The Company, Peak Minerals Canada Limited, Peak Minerals Inc. and Emerald Peak Mineral LLC entered into a credit agreement today with Extract Advisors LLC, an affiliate of Extract Capital LP, as agent to the lenders from time to time party thereto (the "Lenders"), providing for a US$2,500,000 loan (the "Extract Loan").

In addition, the Company, Peak Minerals Canada Limited, Peak Minerals Inc. and Emerald Peak Mineral LLC entered into a credit agreement with certain directors of the Company for a US$700,000 loan (the "Director Loan" and collectively with the Extract Loan, the "Financing").

Under the terms of the Financing, the Company provided a perfected senior security interest in substantially all of the Company’s assets.

The Financing will be used by the Company to fund operations and project-related activities for its Sevier Lake Playa Sulphate of Potash Project located in southwestern Utah.

Lance D’Ambrosio, Chief Executive Officer of EPM stated, "We are very pleased to have completed the Financing which provides important liquidity for the Company. It provides us the funds necessary to continue advancing the Sevier Lake Playa Sulphate of Potash Project and accomplish milestones related to our feasibility and permitting activities."

The Extract Loan has a term of 60 months. The Extract Loan will bear interest at a variable rate equal to U.S. 12-month LIBOR plus 650 basis points ("bps") per annum calculated on the outstanding principal on a 360-day/year basis. At the Company’s option, it may elect to capitalize monthly interest at a rate of U.S. 12-month LIBOR plus 850 bps. LIBOR shall have a minimum of 200 bps for the purposes of interest rate calculation.

The Lenders were paid $50,000 commitment fee and the agent received a $75,000 arrangement fee. Additionally, the Company issued to the Lenders 1,500,000 common shares and 750,000 common share purchase warrants (the "Extract Warrants"). The Extract Warrants have an exercise price of $0.36 per share and are exercisable until May 2, 2019, subject to adjustment in accordance with their terms. The Company also provided the Lenders with a production fee of US$1.70/tonne of production of sulphate of potash.

The production fee may be repurchased at any time by the Company for a lump sum payment equal to: (a) US$250,000 if the Extract Loan is repaid in full on or before 6 months from today; (b) US$750,000 if the Extract Loan is repaid after 6 months and on or before 12 months from today; (c) US$1,000,000 if the Extract Loan is repaid after 12 months and on or before 18 months from today; and (d) US$1,500,000 if the Extract Loan is repaid after 18 months from today.

The Director Loan has a term of 24 months. Interest accrues monthly in arrears and shall be computed on a monthly basis at U.S. LIBOR (1 month) plus 175 bps ("Director’s Rate") plus 850 bps per annum of the outstanding loan amount calculated on a 360-day/year basis.

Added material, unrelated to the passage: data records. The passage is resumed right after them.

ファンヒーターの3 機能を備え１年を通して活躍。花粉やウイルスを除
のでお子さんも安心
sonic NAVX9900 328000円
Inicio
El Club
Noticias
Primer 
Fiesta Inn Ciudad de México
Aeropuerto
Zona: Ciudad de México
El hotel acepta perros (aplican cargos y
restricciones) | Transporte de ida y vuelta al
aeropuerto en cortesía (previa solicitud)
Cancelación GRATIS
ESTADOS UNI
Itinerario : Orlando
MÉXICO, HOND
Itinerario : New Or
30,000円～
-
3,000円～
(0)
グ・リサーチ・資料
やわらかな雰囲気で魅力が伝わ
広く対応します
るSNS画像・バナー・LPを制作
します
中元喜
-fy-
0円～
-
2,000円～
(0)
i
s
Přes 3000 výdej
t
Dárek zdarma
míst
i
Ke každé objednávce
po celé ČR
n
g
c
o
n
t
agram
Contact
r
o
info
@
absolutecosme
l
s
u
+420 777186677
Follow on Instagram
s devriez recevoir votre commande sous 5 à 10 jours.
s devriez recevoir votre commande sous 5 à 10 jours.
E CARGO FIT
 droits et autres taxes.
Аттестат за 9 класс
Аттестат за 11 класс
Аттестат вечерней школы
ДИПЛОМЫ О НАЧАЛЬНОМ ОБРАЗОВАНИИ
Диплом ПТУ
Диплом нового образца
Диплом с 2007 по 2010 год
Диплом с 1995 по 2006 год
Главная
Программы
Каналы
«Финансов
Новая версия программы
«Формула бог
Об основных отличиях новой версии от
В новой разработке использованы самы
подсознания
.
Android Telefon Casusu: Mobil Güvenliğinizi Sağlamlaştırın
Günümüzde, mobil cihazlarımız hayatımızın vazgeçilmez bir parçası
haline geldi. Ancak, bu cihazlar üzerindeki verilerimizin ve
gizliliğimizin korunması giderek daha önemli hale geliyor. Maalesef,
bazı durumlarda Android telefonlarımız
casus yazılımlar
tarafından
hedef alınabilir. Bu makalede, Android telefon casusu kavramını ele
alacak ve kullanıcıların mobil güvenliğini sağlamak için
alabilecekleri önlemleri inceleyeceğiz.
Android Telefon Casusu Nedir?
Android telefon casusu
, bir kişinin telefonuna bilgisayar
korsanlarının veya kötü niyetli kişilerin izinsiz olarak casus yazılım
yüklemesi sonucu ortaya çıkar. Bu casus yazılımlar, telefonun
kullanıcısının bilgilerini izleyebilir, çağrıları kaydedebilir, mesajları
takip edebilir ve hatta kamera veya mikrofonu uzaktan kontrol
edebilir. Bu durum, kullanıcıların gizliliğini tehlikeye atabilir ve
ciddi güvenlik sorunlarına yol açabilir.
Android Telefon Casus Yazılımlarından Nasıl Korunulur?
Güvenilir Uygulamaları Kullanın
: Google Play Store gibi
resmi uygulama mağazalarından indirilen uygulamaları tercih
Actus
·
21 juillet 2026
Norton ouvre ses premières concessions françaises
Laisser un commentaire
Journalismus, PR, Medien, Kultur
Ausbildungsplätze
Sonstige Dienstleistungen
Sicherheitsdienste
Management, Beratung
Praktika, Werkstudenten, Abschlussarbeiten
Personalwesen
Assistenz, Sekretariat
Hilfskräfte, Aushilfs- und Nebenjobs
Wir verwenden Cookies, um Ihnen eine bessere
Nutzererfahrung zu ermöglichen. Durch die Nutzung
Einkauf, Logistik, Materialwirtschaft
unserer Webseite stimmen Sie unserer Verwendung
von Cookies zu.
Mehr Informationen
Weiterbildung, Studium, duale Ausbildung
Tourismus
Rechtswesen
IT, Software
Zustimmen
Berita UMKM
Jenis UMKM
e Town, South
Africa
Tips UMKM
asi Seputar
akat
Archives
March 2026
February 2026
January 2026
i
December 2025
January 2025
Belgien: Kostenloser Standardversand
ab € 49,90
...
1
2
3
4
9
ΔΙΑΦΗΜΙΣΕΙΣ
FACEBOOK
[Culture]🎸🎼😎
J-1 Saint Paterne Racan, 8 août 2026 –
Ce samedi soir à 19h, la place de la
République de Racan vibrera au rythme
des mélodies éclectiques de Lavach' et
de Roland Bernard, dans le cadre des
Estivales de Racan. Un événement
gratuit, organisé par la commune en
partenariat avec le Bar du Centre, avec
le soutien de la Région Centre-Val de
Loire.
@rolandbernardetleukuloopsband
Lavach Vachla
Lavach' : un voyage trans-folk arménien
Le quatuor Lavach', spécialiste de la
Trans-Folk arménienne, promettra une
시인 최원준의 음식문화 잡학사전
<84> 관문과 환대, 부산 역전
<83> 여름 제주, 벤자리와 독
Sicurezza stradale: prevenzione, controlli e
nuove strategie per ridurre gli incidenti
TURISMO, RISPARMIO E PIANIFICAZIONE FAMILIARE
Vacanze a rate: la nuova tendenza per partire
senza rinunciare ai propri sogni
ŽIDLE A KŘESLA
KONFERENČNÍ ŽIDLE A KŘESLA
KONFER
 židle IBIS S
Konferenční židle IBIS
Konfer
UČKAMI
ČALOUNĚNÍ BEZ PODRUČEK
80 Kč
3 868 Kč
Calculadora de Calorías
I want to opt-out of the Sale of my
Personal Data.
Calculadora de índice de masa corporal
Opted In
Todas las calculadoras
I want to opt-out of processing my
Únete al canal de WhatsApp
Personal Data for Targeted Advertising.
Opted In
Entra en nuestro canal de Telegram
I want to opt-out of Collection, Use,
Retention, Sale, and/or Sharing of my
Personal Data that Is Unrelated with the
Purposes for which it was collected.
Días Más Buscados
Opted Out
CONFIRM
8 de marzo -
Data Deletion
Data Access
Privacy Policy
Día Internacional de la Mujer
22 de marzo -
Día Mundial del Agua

The Director’s Rate shall have a minimum of 200 bps for calculation of the interest rate. Additionally, the Company issued the Directors an aggregate of 1,050,000 common share purchase warrants (the "Director Warrants"). The Director Warrants have an exercise price of $0.36 per share and are exercisable until May 2, 2016, subject to adjustment in accordance with their terms. For further details of the participation by the directors please refer to the press release of the Company dated April 7, 2014.

The securities issued under the Financing are subject to a hold period expiring September 3, 2014.